Нуба кивнул, прикладывая руку к шраму, там, где торчали нитки, сильно чесалось.

— Не тронь, — озаботился купец, — если зудит, то заживает, хорошие травы у местных колдунов.

— Я вижу буквы и слова. Но ведь это, тут, не о море и не про ветры?

— Да. Да! — купец подполз вплотную и, поглядывая на черные фигуры спящих у бортов матросов, зашептал в ухо:

— Я писал и писал. И вдруг что-то еще стало водить моей рукой, парень. Вот я иду по базару и мухи садятся на раздетые туши. Там были газели с белой полосой на боках, и жирные четырехрогие быки.
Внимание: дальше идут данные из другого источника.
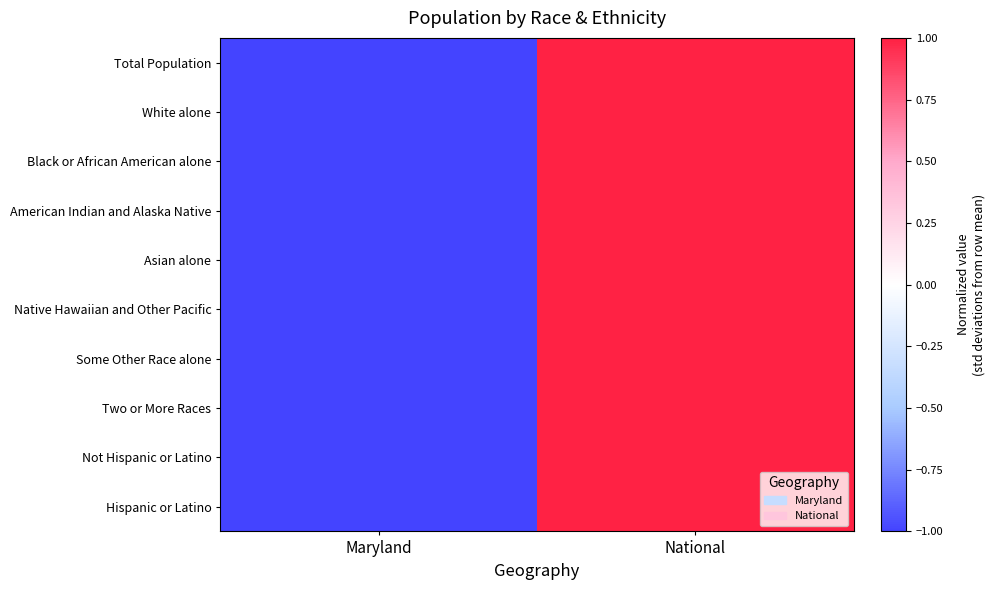

Rank the series at Maryland from highest to lowest value.

Total Population, White alone, Black or African American alone, American Indian and Alaska Native, Asian alone, Native Hawaiian and Other Pacific, Some Other Race alone, Two or More Races, Not Hispanic or Latino, Hispanic or Latino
И еще коровы с длинными шеями и мягкими рожками. А такого нет нигде, только на черной земле. Мой голос устанет это рассказывать, а знаки на свитке не устают. Уйду, а они останутся. И люди будут читать и скажут — это Даориций рассказал нам! Слава Даорицию, который не упустил ничего! Теперь и мы видим, что черные плясуньи мажут лица цветной краской и рассекают нижнюю губу, чтоб воткнуть в нее кольцо из белого дерева с бусинами. Видим, как бьются ярмарочные силачи, и в день полулуния тяжелый Крат, который топает так, что трясется земля, победил быстрого Сакаринсу, оторвал его ухо и съел. А было это в год Змея в сезон длинных дождей. Вот, слушай, тут вот у меня…

Он приблизил свиток к огню и шепотом нараспев стал читать:

— На трети пути от побережья Кин находится остров змееголовых людей. Они роют норы и живут в них, а передвигаются, поедая землю и извергая ее из себя сзади. Земля та лучшая, чтоб вырастить семена катамы, а в другой они не взойдут. Я Даориций пишу это со слов матроса, который один выжил после бури и спасся, когда змееголовые хотели удушить его и наполнить ядом, чтоб повесить на ветви дерева, как делают со всяким мясом. Сам же не видел сего, но остров ищу.